### DOCUMENT TEXT:
===
MicheleCotrufo / pdf2doi

A python library/command-line tool to extract the DOI or other identifiers of a scientific paper from a pdf file.
101 stars 18 forks source link

TypeError: 'NoneType' object is not iterable #15

Closed Don-Yin closed 2 years ago

Don-Yin commented 2 years ago

There appears to be a type error in "finder.py" that only emerges on certain PDF files. This one, for example: paper12.2009_unknown_040916_440842.pdf

A miniumn code snippet for reproducing this error:

from pathlib import Path
import pdf2doi

pdf2doi.config.set("verbose", False)
PDF_name = "paper12.2009_unknown_040916_440842.pdf"
results = pdf2doi.pdf2doi(str(Path("examples", PDF_name)))

Where the PDF is placed in the example folder.

Here is the error message:

Traceback (most recent call last):
  File "/Users/donyin/Desktop/pdf2doi-master/main.py", line 15, in <module>
    results = pdf2doi.pdf2doi(str(Path("examples", i)))
  File "/Users/donyin/Desktop/pdf2doi-master/pdf2doi/main.py", line 90, in pdf2doi
    result = pdf2doi_singlefile(filename)
  File "/Users/donyin/Desktop/pdf2doi-master/pdf2doi/main.py", line 134, in pdf2doi_singlefile
    result = finders.find_identifier(file,method="document_infos",keysToCheckFirst=['/doi','/identfier'])
  File "/Users/donyin/Desktop/pdf2doi-master/pdf2doi/finders.py", line 548, in find_identifier
    identifier, desc, info = finder_methods[method](file,func_validate,**kwargs)
  File "/Users/donyin/Desktop/pdf2doi-master/pdf2doi/finders.py", line 586, in find_identifier_in_pdf_info
    identifier,desc,info = find_identifier_in_text(pdfinfo[key],func_validate)
  File "/Users/donyin/Desktop/pdf2doi-master/pdf2doi/finders.py", line 286, in find_identifier_in_text
    for identifier in identifiers:
TypeError: 'NoneType' object is not iterable

I thought I fixed this error by adding:

if identifiers is None:
     identifiers = []

at line 286 of your "finder.py", so that it becomes:

        #First we look for DOI
        for v in range(len(doi_regexp)):
            identifiers = extract_doi_from_text(text,version=v)
            if identifiers is None: # <- here
                identifiers = [] # <- here
            for identifier in identifiers:
                validation = func_validate(identifier,'doi')
                if validation: 
                    return identifier, 'DOI', validation

But this was a bit hacky and not the proper solution. You'd undoubtedly know more about what's going on, so I thought I'd let you know about this.
===
### SOURCE MATERIAL:
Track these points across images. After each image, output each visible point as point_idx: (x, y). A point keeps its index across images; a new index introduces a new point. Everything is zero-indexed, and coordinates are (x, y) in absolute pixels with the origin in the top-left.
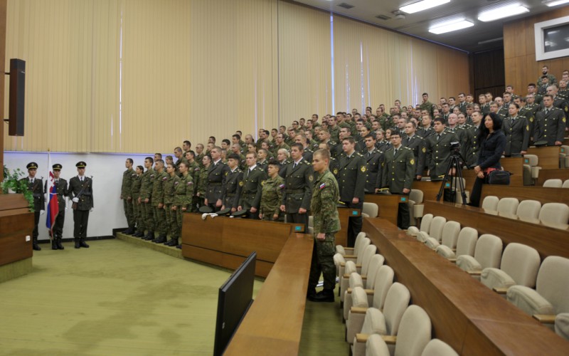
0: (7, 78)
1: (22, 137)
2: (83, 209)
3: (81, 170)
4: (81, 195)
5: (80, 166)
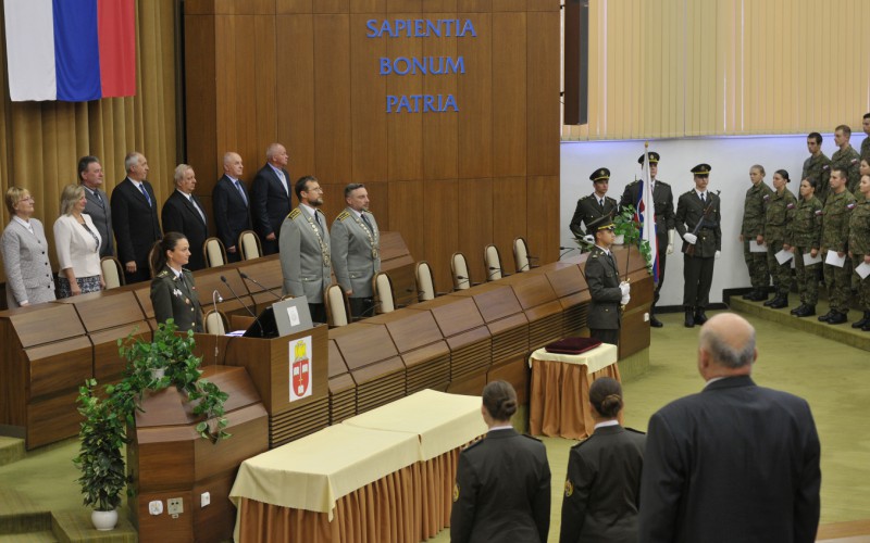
0: (562, 12)
1: (587, 125)
2: (705, 255)
3: (701, 181)
4: (703, 227)
5: (701, 172)
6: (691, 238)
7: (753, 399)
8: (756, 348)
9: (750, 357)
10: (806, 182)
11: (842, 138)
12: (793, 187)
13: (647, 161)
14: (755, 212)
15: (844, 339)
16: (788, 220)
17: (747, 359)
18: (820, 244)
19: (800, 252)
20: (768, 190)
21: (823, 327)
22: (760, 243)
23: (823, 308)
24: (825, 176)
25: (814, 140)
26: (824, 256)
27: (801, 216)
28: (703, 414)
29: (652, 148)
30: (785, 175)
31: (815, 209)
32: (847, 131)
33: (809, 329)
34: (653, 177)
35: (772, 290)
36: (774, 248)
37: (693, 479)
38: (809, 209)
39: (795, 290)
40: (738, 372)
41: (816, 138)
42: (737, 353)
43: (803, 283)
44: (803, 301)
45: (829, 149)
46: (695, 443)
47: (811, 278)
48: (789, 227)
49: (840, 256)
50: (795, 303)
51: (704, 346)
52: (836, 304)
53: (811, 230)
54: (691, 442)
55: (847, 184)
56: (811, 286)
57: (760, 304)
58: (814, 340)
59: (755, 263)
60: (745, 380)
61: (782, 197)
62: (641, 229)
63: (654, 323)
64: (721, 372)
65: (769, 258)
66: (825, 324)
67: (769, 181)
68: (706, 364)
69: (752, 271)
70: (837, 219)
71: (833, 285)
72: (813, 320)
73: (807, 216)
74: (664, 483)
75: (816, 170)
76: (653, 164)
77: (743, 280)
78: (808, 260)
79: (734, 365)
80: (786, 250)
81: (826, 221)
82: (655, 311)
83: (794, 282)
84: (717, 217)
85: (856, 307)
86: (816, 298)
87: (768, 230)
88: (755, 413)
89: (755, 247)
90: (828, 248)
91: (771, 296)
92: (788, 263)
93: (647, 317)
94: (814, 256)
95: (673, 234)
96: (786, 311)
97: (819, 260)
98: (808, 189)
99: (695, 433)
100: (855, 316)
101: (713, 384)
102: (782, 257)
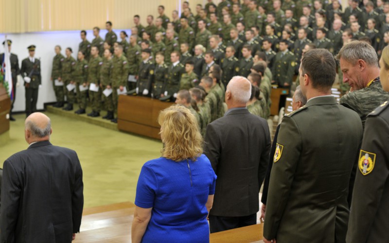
===
### SET OF TASKS:
**1.** Set down the passage of the pdf2doi issue starting at "Traceback (most recent" and ending at "result = pdf2doi_singlefile(filename)", word for word.
**2.** In the pdf2doi issue, which PDF file is given as one that triggers the type error?
**3.** Extend the pdf2doi issue by writing what comes after its last sentence.

### EXPECTED RESPONSES:
**1.**
Traceback (most recent call last):
  File "/Users/donyin/Desktop/pdf2doi-master/main.py", line 15, in <module>
    results = pdf2doi.pdf2doi(str(Path("examples", i)))
  File "/Users/donyin/Desktop/pdf2doi-master/pdf2doi/main.py", line 90, in pdf2doi
    result = pdf2doi_singlefile(filename)

**2.** paper12.2009_unknown_040916_440842.pdf

**3.**
And by the way, there are some deprecated syntax that you might want to address:

UserWarning: Page.extractText is deprecated and will be removed in PyPDF2 2.0.0. Use Page.extract_text instead. [_page.py:1003]
UserWarning: addMetadata is deprecated and will be removed in PyPDF2 2.0.0. Use add_metadata instead. [_writer.py:793]
UserWarning: Page.extractText is deprecated and will be removed in PyPDF2 2.0.0. Use Page.extract_text instead. [_page.py:1003]

cheers, Don

MicheleCotrufo commented 2 years ago

Thanks a lot for reporting this! Indeed, it is due to the bug that you pointed out. I am quite puzzled why this bug has "manifested" only now, I would have excepted this situation to occur more often. Maybe I accidentally created it in the last version....

I fixed the bug by making sure that the functions extract_doi_from_text and extract_arxivID_from_text return an empty list instead of None when nothing is found. I also fixed the deprecates sintaxes that you pointed out. Thanks again!

I released the version 1.2rc1 on pypi, would you mind testing it on this pdf file again?

pip install pdf2doi==1.2rc1

Don-Yin commented 2 years ago

Thank you for responding! It is now operational! Well done! Thank you for this fantastic project.

alexmaehon commented 2 years ago

same problem

MicheleCotrufo commented 2 years ago

same problem

alexmaehon, do you still get this error after upgrading to version 1.2rc1? If yes, can you send me the PDF file and the full traceback?

MicheleCotrufo commented 2 years ago

Thank you for responding! It is now operational! Well done! Thank you for this fantastic project.

Excellent, thanks for your help! I will release the 1.2 version later today, then.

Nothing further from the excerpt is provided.